Feeling “very empowered by that experience,” when Bell became pregnant again while living in L.A., she decided to have another at-home birth. “We had him at home,” she explained. “I was huge; he was 11 pounds. The same thing happened, I was at home, and he had the cord wrapped around, and he was on my chest. He was not coming to [life].” Bell continued, “Now you’re in really f***ing life and death. Your child is there, and the entire room is trying to resuscitate him, and they can’t. The paramedics are on their way; he’s still there. This person you don’t know.”

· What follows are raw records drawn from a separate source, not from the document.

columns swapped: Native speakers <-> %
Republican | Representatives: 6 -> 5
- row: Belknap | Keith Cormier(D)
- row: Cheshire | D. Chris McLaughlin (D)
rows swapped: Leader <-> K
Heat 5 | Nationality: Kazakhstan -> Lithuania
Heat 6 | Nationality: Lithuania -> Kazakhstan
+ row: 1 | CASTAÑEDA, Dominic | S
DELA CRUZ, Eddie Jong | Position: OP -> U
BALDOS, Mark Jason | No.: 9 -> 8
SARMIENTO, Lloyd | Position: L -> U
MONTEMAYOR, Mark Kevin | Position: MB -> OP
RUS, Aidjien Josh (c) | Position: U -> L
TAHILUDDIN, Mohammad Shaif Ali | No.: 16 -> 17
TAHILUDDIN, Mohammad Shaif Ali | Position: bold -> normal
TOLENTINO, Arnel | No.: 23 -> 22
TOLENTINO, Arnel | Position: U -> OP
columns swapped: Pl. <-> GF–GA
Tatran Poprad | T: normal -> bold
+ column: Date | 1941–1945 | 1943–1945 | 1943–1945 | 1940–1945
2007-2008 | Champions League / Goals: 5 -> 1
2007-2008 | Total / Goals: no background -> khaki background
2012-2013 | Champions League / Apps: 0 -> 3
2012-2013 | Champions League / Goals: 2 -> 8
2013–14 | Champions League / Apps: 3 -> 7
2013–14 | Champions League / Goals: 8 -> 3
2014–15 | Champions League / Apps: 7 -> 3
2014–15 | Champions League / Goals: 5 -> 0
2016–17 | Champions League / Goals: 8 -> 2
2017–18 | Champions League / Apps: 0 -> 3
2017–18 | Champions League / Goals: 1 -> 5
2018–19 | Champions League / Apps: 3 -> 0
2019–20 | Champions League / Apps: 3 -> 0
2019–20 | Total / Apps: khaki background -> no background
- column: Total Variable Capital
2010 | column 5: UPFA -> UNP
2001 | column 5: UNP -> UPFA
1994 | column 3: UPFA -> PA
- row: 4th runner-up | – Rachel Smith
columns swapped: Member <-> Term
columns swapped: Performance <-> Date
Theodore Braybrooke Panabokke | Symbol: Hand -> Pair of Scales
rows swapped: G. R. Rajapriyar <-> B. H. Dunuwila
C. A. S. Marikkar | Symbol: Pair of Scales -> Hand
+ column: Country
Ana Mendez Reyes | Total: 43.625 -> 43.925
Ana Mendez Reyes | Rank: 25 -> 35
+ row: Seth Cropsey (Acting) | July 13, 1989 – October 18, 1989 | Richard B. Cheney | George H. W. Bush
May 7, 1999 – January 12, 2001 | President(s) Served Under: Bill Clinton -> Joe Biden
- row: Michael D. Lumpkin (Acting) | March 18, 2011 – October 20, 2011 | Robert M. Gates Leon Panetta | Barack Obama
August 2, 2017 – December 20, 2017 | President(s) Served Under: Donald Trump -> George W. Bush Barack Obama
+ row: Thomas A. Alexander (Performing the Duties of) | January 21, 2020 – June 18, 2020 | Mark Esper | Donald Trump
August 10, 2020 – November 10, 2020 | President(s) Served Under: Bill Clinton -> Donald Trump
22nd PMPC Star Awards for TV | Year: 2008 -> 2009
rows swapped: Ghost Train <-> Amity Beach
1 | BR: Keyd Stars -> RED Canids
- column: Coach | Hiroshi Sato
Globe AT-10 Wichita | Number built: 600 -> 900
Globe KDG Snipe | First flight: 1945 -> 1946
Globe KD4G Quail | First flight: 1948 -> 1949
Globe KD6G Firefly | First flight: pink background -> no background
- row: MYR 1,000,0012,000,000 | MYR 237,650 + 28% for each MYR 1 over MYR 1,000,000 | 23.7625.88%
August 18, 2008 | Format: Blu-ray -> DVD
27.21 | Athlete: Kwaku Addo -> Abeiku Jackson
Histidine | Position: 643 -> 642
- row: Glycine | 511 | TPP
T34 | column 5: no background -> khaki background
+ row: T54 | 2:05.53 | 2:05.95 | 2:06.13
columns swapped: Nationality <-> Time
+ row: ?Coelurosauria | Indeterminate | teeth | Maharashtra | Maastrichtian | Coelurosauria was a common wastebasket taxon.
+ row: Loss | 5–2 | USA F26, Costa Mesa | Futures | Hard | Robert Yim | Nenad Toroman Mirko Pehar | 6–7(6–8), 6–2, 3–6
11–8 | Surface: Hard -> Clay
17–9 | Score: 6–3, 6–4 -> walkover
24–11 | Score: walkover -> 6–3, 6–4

Bell went on to explain that Campbell rushed their newborn son to the hospital, while she stayed back and was informed by their midwife that she had to be induced to birth her placenta. “I was looking at my phone as they were sewing me up and I get a little video from Scott [of] little Ozzy just barely taking breaths with the oxygen mask, and I just passed out. Because I was like, ‘He’s alive,’ and then I just passed out.” While a number of different outcomes were presented to Bell and Campbell regarding the health of their son as he stayed in the NICU for 11 days, he thankfully left the hospital with a “clean bill of health,” she said.

Following the delivery, Bell revealed that she was guilt-ridden about having insisted on a home birth. “I’ve dealt with that since,” she explained. “You could blame the midwife, you could blame yourself, but ultimately the result is the only thing that matters.” To get over the psychological struggle, she went to therapy and took antidepressants for a year and a half. “I barely take Advil, but I was like, ‘This is absolutely imperative in order for me to function,’” she said.

Joining the slew of celebrity women who have opened up about their harrowing childbirth-related health complications, such as Beyoncé, Serena Williams, and Jessica Biel, Bell is helping shed light on the inherently unpredictable nature of childbirth—and the physical and emotional obstacles that can follow it. And with out-of-hospital births on the rise in the U.S., her transparency about what she went through is even more valuable to women navigating their birthing plan and motherhood.

“...What I find about labor and birth is it’s the most extraordinary ordinary thing, because every motherfucker goes through it,” Bell said. “There’s no getting out of it—that it hurts, or that it’s extraordinary.”